For seniors in Burt, the discount addresses something practical: pest control is an unplanned expense, and for someone on a fixed income, the cost can feel like a barrier to getting help quickly. Waiting on a bed bug infestation because of cost concerns almost always makes the situation more expensive in the long run — a small infestation treated early is significantly less involved than one that’s had months to spread through a home. If you’re a senior homeowner in Taymouth Township, call us and ask about the discount before you book. We’d rather you know upfront than find out after.
Yes.
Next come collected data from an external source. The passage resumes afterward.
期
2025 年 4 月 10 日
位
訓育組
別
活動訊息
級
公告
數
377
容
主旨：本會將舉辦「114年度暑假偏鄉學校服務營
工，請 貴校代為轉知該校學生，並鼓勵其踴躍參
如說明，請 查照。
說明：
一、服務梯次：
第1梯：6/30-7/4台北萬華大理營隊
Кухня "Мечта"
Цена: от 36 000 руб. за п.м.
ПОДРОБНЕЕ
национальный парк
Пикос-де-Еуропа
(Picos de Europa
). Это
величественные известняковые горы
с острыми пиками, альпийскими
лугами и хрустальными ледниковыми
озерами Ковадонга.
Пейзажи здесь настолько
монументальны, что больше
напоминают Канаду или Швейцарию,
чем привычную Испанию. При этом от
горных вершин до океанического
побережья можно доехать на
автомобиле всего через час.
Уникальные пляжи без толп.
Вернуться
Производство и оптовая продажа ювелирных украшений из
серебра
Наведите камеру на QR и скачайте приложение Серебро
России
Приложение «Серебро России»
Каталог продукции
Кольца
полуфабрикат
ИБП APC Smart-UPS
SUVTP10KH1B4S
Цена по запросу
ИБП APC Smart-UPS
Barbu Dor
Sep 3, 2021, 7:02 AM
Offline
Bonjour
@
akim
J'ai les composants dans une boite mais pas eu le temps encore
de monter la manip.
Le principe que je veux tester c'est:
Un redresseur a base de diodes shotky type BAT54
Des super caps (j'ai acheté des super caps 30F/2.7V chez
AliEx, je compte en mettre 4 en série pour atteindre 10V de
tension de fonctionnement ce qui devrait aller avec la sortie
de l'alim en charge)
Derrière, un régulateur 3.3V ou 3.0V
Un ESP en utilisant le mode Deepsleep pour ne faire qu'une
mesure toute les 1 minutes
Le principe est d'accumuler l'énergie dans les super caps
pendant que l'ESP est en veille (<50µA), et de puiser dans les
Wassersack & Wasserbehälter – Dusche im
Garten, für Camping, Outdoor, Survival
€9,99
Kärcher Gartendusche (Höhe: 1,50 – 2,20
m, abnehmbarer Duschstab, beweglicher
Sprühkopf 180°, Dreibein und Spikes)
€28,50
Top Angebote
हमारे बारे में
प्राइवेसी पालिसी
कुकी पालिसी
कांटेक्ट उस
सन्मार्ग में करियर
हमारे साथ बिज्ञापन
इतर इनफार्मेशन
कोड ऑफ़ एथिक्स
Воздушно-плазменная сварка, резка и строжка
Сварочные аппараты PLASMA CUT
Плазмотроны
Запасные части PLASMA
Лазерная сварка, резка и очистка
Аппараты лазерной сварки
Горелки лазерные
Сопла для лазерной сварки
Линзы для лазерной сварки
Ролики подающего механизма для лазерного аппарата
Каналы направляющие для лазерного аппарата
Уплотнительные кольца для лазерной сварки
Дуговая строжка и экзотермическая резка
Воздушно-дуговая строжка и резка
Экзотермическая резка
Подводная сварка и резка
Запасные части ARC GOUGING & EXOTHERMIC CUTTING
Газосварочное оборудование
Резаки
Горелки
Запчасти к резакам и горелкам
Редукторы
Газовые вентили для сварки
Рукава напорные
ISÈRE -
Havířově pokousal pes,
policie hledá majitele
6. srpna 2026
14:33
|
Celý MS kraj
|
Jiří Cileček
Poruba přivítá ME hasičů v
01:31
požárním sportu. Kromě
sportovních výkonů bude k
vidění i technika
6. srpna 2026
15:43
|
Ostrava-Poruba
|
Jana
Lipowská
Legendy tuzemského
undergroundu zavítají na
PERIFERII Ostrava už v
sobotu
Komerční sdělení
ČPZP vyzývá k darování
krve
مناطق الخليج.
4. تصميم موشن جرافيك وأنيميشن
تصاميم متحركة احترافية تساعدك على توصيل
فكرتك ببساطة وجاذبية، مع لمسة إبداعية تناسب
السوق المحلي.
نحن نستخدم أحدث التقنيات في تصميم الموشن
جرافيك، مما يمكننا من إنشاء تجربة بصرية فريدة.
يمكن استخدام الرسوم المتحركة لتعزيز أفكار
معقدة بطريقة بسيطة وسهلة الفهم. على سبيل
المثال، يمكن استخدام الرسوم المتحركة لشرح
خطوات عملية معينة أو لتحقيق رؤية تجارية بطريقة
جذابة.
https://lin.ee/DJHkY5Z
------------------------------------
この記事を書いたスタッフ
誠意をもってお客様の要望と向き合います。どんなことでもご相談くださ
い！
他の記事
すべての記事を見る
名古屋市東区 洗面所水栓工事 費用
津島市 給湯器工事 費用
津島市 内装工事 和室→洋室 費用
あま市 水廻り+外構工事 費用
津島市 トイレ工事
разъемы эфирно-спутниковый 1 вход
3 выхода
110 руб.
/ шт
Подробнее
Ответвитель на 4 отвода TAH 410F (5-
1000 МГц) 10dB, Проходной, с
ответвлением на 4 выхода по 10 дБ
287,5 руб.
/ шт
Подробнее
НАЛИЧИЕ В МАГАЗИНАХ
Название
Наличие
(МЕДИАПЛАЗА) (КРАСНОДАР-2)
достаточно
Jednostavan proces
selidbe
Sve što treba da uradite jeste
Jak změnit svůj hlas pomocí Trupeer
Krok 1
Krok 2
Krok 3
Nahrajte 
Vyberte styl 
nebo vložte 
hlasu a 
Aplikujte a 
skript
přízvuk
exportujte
We hold active licensing through the Michigan Department of Agriculture and Rural Development — MDARD — which is the state body that regulates pesticide applicator certification. This isn’t optional. Any company legally applying pest control treatments in Michigan is required to carry this credential, and you should confirm it with any provider you’re considering, not just us.
Beyond the baseline licensing, our technicians carry Integrated Pest Management training — a methodology recognized by the EPA and the National Pest Management Association as the science-based standard for bed bug control. IPM isn’t just about what product gets applied. It’s about minimizing unnecessary chemical exposure while maximizing treatment effectiveness. For Burt homeowners with gardens, well water, or agricultural land nearby — which describes a lot of properties in Taymouth Township — that distinction matters. You want to know the person treating your home understands what they’re using and why.